#### [What to do]
Turn these lines into a numbered list, dropping any blank lines. Leave the pictures out of the list.

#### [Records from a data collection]
┌────────

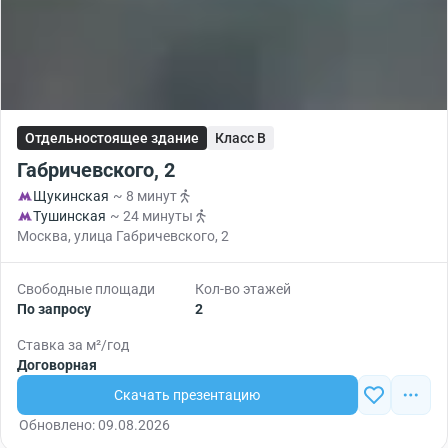
Отдельностоящее здание
Класс B
Габричевского, 2
Щукинская
~ 8 минут
Тушинская
~ 24 минуты
Москва, улица Габричевского, 2
Свободные площади
Кол-во этажей
По запросу
2
Ставка за м²/год
Договорная
Скачать презентацию
Обновлено: 09.08.2026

└────────

#### [Solution]
1. Отдельностоящее здание
2. Класс B
3. Габричевского, 2
4. Щукинская
5. ~ 8 минут
6. Тушинская
7. ~ 24 минуты
8. Москва, улица Габричевского, 2
9. Свободные площади
10. Кол-во этажей
11. По запросу
12. 2
13. Ставка за м²/год
14. Договорная
15. Скачать презентацию
16. Обновлено: 09.08.2026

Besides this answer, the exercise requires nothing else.